• Do this: Please count the lines in the material below that contain the string "isStart", and give only the number.

• Record set:
━━━━━━━━━━

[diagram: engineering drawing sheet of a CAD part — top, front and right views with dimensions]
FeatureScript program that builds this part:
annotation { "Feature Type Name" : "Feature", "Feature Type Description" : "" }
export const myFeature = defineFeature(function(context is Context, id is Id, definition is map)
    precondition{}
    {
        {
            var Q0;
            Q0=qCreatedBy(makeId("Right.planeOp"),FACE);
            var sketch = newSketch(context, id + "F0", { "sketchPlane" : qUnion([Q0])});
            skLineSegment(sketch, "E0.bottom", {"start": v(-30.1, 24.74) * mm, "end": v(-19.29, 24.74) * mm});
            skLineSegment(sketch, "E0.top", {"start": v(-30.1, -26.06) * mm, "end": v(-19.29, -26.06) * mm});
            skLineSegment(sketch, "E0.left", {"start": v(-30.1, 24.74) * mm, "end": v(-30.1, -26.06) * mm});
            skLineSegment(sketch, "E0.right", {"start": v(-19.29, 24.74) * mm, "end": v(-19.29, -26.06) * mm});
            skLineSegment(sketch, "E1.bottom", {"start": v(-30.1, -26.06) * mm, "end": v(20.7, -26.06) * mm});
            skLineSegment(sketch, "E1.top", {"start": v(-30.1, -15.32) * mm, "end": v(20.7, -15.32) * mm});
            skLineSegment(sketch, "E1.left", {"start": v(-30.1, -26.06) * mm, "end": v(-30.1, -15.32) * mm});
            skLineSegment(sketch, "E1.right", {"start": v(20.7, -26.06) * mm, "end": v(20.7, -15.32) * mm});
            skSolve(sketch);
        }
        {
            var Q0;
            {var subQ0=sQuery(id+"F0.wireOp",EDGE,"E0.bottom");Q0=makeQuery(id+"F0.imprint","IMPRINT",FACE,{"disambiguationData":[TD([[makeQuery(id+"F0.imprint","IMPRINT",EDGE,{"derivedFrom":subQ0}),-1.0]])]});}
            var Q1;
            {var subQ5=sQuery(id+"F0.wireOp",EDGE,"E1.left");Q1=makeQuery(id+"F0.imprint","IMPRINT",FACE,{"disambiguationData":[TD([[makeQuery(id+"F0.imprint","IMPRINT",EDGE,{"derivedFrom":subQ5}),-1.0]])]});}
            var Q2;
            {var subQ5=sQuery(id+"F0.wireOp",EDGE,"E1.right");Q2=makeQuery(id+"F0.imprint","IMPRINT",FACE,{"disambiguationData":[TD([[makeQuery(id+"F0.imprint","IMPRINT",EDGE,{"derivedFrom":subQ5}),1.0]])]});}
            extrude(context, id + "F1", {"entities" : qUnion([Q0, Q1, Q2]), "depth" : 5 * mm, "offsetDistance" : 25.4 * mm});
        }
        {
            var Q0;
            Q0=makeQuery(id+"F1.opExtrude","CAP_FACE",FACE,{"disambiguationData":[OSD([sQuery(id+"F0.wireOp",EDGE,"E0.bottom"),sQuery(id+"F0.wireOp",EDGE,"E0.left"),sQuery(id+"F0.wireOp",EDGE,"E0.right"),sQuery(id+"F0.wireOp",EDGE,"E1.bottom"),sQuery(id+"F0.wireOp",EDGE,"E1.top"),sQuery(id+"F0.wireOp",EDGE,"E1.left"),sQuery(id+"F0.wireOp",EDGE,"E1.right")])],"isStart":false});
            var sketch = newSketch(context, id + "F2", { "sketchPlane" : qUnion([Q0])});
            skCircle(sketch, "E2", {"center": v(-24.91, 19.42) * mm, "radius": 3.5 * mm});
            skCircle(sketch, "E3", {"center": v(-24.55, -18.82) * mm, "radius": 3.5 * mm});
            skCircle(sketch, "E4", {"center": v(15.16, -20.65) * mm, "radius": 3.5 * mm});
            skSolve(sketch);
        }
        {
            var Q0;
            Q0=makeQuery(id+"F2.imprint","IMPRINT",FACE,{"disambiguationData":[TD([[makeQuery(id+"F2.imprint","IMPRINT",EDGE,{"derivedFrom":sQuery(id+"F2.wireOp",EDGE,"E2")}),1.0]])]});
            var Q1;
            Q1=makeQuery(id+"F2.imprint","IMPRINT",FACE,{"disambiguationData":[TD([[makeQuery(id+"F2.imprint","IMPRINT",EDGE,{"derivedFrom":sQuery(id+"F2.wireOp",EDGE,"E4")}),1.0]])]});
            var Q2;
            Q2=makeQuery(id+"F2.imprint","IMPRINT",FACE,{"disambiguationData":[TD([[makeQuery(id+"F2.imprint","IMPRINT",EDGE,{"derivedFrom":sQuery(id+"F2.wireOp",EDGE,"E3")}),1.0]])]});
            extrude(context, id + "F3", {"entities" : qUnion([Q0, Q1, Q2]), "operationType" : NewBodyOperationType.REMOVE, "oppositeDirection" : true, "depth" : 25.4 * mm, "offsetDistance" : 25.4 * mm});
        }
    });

━━━━━━━━━━

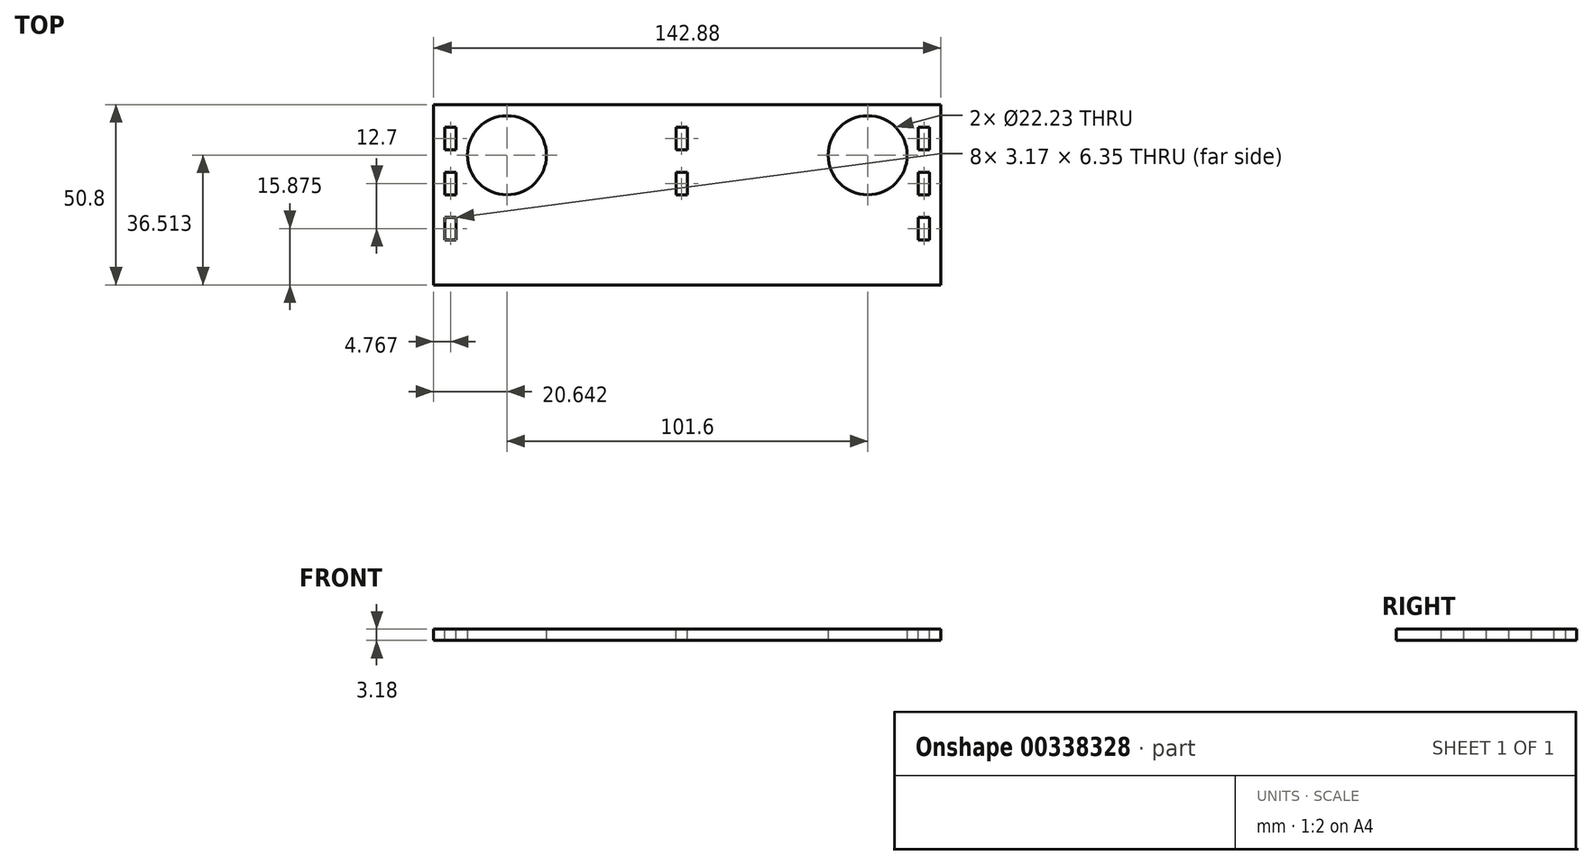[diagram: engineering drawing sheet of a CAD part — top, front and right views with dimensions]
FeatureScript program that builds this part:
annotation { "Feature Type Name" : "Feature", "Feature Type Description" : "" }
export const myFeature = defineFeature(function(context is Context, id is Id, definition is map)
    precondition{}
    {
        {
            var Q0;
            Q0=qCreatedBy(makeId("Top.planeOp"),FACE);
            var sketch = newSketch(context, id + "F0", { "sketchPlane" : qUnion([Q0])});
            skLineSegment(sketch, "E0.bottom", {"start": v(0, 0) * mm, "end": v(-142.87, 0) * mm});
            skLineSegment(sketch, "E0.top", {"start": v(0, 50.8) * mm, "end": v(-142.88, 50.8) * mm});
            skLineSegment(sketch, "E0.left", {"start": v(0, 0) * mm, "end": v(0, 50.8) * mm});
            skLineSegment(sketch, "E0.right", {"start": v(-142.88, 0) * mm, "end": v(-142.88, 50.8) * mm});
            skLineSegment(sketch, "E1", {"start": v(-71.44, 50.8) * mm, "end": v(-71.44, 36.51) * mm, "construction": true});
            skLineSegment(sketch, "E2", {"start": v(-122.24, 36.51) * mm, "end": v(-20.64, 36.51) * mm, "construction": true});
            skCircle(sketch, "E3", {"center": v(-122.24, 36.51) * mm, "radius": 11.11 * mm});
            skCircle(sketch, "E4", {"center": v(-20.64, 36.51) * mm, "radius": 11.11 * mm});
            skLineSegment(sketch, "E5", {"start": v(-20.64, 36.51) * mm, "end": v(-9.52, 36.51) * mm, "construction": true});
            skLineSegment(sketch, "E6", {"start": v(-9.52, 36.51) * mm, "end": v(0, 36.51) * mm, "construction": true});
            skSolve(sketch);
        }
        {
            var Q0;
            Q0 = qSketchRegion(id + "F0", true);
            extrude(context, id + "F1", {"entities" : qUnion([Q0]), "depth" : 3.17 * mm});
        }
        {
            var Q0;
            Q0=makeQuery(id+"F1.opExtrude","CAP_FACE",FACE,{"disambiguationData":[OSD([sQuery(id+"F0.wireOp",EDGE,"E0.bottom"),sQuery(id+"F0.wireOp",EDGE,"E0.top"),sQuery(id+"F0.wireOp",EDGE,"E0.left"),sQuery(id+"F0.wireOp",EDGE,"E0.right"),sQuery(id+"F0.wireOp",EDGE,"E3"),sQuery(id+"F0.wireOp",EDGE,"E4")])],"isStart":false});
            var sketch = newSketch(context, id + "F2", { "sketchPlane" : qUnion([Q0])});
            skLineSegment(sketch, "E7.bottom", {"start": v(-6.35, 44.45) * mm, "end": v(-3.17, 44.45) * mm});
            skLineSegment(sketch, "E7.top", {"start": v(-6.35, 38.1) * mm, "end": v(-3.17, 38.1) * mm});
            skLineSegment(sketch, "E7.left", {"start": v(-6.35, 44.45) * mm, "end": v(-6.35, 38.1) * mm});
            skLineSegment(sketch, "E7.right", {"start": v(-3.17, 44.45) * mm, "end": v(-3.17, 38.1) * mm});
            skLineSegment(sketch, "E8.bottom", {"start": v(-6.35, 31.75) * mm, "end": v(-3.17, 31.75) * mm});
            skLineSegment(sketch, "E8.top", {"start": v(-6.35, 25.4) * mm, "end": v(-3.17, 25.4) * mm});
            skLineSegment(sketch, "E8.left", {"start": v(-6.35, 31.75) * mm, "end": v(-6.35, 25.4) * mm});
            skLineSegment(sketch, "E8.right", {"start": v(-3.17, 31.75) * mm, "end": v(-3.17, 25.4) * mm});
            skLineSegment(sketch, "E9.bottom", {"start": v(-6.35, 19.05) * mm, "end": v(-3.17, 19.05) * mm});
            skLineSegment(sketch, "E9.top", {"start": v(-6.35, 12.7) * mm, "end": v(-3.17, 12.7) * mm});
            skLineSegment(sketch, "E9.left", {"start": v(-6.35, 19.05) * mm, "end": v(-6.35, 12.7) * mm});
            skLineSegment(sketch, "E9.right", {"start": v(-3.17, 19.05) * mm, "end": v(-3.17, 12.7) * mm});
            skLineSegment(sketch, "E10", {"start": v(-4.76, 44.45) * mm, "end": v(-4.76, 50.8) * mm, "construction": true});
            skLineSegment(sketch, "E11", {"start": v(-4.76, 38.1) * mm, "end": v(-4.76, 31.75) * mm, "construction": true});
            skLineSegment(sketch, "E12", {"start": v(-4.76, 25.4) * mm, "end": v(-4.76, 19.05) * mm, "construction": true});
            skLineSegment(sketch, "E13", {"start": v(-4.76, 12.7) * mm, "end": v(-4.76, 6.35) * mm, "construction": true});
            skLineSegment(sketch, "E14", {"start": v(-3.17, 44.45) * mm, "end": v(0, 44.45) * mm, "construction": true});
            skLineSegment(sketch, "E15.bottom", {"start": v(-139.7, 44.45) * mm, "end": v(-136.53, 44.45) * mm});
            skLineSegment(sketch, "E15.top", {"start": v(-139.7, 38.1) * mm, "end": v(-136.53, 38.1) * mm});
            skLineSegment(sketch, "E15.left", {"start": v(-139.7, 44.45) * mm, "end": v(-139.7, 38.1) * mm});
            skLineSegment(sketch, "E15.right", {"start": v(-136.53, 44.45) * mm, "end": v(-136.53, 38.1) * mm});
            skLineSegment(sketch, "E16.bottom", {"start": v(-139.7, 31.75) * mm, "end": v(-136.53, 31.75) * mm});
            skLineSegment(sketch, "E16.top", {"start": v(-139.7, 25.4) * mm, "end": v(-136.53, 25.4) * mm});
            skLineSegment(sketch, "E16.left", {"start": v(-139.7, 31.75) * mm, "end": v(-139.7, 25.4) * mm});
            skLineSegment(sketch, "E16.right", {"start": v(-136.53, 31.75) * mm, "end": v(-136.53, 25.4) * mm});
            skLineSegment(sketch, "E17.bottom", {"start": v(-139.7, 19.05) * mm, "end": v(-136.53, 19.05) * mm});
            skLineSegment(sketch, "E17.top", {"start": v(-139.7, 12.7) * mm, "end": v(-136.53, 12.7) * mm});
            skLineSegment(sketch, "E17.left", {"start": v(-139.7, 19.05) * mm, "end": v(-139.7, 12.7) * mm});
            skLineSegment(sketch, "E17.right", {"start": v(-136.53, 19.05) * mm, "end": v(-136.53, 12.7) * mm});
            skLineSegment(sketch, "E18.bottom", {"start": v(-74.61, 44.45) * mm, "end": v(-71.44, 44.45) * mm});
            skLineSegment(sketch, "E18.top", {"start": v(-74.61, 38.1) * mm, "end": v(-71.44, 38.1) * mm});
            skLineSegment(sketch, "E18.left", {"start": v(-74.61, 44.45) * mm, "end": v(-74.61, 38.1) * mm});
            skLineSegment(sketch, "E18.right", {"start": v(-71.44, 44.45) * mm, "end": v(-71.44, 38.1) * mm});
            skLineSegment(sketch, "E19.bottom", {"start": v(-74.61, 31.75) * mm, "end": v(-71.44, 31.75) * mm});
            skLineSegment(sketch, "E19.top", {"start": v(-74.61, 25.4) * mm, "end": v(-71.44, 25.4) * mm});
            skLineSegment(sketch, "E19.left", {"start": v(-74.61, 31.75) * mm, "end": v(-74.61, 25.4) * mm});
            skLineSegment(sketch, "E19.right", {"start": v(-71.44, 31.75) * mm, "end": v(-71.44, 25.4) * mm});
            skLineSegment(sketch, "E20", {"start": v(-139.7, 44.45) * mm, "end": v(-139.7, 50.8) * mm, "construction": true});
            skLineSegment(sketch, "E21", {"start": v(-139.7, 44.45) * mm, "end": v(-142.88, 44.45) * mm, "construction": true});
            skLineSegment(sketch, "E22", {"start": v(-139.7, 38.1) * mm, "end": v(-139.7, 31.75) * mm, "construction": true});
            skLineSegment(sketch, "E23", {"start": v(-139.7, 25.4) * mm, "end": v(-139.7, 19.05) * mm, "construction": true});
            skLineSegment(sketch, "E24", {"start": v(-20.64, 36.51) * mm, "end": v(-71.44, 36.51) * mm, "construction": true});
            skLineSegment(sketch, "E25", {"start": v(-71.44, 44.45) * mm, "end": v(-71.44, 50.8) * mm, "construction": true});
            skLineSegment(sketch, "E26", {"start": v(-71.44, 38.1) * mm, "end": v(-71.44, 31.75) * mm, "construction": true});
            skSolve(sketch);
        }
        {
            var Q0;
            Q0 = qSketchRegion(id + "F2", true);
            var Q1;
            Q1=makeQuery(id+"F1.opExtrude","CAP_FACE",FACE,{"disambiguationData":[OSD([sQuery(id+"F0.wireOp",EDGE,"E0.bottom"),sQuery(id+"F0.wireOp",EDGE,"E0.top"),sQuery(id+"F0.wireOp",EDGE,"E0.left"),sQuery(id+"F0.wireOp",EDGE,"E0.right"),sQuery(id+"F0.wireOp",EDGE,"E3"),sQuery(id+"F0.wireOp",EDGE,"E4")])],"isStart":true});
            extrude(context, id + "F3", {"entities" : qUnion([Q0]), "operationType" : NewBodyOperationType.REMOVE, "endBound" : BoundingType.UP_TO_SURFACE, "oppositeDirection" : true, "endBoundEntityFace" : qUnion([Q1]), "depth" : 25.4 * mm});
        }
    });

━━━━━━━━━━

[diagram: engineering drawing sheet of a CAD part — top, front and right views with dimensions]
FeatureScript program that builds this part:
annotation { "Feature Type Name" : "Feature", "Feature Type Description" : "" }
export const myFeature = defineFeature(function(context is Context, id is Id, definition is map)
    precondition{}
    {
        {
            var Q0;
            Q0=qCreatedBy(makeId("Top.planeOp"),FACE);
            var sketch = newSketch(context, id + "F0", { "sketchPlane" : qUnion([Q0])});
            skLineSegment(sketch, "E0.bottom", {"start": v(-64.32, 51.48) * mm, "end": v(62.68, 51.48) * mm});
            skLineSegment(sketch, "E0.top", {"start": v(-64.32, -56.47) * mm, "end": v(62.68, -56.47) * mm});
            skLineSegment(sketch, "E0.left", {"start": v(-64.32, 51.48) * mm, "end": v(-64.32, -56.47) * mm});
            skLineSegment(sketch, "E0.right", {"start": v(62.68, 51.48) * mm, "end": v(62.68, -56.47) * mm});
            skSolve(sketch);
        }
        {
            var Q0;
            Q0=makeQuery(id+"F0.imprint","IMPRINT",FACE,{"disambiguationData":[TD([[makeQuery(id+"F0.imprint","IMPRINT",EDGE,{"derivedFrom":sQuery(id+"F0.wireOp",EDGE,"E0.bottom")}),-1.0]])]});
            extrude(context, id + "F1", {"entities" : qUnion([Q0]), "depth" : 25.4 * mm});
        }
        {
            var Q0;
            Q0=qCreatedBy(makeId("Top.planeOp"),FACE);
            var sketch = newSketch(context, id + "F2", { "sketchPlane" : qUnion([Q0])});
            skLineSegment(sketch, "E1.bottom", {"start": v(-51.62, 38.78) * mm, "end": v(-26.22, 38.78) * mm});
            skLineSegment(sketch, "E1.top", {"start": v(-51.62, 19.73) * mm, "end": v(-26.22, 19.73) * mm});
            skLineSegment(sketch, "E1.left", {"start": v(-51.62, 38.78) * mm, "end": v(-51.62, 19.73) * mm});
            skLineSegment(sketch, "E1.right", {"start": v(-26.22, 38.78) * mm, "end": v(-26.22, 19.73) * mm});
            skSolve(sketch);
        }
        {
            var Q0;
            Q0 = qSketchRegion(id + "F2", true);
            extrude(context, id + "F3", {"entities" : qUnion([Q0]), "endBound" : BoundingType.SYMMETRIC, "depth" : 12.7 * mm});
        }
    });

━━━━━━━━━━

• Task answer: 3